Denmark can open the same doors if they win and although Giggs is confident that his team are capable of avenging their 2-0 loss in Aarhus in September, he reminded his players that opportunities missed stay with you as much as opportunities taken.
"The ones I lost stand out more than the ones I won," the Wales manager said. "Obviously, ’99 in the Nou Camp [when United beat Bayern Munich to complete the Treble] was amazing. The best feeling I’ve ever had on a football pitch. But ’95, losing against Everton [in the FA Cup final], was one of the biggest disappointments of my life."
Wales made light of the absences of Gareth Bale and Aaron Ramsey to prevail against Ireland in Dublin in their last group fixture, but will be able to count upon both of their star men against Age Hareide’s Denmark.
After a summer spent watching the World Cup on their televisions, Wales’s players are now 90 minutes from achieving a major milestone in the team’s history, having seized upon the possibilities presented by the Nations League to reverse their fortunes.

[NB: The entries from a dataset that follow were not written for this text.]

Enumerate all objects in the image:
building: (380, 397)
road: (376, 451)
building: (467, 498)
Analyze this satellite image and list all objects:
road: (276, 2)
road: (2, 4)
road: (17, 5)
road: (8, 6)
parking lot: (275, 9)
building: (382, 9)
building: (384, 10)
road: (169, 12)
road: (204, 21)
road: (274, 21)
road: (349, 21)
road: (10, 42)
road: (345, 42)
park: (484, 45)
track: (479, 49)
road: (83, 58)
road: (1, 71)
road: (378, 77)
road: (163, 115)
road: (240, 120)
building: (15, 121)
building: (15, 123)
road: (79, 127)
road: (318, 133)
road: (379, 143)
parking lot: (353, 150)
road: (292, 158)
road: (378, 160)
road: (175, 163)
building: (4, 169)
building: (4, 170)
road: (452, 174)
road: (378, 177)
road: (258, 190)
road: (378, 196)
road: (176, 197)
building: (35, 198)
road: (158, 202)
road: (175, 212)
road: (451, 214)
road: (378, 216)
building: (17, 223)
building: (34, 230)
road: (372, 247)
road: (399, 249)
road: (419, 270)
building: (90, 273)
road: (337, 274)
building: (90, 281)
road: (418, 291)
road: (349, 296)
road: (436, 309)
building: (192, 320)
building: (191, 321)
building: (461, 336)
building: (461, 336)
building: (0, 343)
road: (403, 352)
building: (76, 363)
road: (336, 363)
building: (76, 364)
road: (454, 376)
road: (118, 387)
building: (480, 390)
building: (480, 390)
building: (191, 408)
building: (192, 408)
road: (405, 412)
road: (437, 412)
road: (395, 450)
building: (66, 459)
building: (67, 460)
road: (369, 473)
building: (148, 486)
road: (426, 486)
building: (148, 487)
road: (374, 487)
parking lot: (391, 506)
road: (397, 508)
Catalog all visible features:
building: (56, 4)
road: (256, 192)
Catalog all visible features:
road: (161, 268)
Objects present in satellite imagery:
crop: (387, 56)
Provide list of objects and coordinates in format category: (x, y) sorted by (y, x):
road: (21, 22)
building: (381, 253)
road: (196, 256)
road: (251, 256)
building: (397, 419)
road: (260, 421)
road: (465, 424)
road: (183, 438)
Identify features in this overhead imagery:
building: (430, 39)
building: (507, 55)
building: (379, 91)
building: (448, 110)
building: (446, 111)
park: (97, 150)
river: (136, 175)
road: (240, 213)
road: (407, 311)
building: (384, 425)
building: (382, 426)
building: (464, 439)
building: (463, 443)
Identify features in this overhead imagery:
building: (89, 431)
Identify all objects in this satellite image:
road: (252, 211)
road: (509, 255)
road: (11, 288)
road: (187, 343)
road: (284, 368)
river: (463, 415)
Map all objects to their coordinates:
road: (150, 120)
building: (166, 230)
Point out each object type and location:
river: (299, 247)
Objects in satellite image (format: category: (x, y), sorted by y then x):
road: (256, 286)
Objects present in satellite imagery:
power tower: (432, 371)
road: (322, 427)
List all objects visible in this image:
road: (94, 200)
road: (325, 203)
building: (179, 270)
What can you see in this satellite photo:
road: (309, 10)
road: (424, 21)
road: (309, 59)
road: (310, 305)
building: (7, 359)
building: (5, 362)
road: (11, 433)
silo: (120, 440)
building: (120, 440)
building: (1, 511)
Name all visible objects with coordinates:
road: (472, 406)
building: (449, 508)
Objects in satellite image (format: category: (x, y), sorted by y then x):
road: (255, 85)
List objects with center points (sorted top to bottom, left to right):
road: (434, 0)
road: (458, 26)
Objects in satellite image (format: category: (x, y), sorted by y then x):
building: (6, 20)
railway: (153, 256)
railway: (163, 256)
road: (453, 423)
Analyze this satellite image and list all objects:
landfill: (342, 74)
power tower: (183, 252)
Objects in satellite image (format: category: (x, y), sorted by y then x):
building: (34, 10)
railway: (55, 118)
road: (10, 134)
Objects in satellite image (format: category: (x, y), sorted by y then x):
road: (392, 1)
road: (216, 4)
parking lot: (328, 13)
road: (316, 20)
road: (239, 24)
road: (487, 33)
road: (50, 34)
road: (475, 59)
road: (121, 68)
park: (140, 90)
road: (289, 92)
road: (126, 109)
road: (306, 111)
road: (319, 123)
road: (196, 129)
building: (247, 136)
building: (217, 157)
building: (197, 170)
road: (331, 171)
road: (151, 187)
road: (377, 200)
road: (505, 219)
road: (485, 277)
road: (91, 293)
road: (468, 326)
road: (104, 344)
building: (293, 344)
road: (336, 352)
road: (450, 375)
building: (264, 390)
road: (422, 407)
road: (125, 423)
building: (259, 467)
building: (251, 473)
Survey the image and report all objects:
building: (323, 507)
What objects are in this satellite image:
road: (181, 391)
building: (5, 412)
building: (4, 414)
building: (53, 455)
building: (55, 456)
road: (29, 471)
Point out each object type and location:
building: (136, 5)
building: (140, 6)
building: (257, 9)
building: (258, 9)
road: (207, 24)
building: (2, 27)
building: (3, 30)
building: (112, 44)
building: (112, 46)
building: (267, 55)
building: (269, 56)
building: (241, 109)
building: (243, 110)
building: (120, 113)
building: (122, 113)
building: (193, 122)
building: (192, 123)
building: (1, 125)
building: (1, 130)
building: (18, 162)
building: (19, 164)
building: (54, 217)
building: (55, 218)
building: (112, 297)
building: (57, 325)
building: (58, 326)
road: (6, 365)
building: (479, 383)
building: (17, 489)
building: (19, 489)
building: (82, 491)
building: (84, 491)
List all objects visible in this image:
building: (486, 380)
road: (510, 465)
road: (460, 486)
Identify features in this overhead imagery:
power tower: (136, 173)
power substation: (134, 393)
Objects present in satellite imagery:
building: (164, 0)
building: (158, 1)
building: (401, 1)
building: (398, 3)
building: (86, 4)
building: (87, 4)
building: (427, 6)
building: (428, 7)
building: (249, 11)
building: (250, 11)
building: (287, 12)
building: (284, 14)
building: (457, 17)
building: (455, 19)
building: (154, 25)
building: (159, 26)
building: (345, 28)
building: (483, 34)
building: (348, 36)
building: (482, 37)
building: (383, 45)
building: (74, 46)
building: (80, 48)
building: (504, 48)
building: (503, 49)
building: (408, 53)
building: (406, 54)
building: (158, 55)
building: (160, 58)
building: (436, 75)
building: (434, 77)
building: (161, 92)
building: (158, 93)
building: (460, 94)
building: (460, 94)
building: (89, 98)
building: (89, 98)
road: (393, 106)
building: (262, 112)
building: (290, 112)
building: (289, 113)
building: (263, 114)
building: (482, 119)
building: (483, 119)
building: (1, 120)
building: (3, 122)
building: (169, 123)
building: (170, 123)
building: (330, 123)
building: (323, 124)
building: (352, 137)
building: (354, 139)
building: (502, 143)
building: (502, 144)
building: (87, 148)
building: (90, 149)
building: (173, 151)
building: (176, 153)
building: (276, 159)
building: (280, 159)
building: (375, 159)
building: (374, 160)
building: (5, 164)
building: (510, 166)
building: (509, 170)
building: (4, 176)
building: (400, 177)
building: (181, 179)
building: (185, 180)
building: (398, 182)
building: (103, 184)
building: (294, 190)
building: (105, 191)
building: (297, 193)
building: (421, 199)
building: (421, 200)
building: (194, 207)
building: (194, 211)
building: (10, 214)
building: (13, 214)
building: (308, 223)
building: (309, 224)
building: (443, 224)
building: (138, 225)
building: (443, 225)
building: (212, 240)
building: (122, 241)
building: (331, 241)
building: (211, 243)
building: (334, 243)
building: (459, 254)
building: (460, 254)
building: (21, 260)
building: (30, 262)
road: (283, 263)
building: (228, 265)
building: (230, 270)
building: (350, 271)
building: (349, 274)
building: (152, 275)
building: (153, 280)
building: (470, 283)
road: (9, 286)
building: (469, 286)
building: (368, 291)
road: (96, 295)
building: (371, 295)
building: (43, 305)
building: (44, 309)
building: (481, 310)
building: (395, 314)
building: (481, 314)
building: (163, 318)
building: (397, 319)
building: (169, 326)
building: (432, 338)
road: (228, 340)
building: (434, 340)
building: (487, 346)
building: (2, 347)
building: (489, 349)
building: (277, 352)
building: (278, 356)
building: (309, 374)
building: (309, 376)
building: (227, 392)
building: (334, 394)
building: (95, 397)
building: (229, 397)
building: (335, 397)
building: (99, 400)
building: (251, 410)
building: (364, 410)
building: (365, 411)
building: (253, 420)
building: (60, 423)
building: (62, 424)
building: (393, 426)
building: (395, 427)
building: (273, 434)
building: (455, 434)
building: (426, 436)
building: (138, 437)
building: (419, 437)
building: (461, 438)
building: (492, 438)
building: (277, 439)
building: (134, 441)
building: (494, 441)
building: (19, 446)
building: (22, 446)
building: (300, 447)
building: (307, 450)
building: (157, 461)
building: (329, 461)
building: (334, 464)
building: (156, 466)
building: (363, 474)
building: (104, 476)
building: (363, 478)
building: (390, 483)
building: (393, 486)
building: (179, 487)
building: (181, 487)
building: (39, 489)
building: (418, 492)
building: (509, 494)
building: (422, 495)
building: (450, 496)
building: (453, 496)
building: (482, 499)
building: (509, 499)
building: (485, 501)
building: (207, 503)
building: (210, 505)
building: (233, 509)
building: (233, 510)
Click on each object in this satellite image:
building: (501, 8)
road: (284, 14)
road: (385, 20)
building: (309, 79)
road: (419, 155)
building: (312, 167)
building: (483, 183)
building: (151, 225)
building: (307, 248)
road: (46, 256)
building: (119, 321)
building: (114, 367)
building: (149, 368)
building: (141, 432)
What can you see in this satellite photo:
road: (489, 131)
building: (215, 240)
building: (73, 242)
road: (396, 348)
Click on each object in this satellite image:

"There’s lots of incentives to top the group," Giggs said. "First of all, to actually win a really competitive group would be great. Then you get a second bite of the cherry with regards to qualifying for the Euros if you don’t qualify automatically. It has an effect on the seedings come the Euro [qualifying] draw as well.
"Going into League A, you know the next time the Nations League comes round, you’re going to be amongst the big boys in that draw. You want to play against the best."
With two goals, Christian Eriksen was Denmark’s match-winner in the reverse fixture and Giggs knows it will be essential for Wales to limit the Tottenham man’s influence if they are to send their fans out into the Cardiff night with smiles on their faces.
"He was the difference over in Aarhus, so we’ll have to be aware of his qualities and we are," Giggs said.
Bale trained with the squad at Cardiff City Stadium on Thursday, having been progressively eased back into action after taking a knock to his ankle in Real Madrid’s 4-2 win over Celta Vigo on Sunday.
Ben Davies is absent through suspension, while Denmark must do without skipper Simon Kjaer due to a hamstring injury.
If Friday’s game ends in a draw, Denmark can secure top spot in the group by winning their final match at home to Ireland on Monday.
"It could be a final in the group [against Wales] or it could be a postponed final later on against Ireland," said Hareide, whose side have lost only two of their last 23 games.
"We played Wales at home and they’re a good side who want to play football. If you let them play, they are good. We have to focus on ourselves and have the same tactics as last time, be compact defensively and try to find a bit of space to attack them.
"All international games are tight games and at home they’ll probably be more even aggressive than in Aarhus."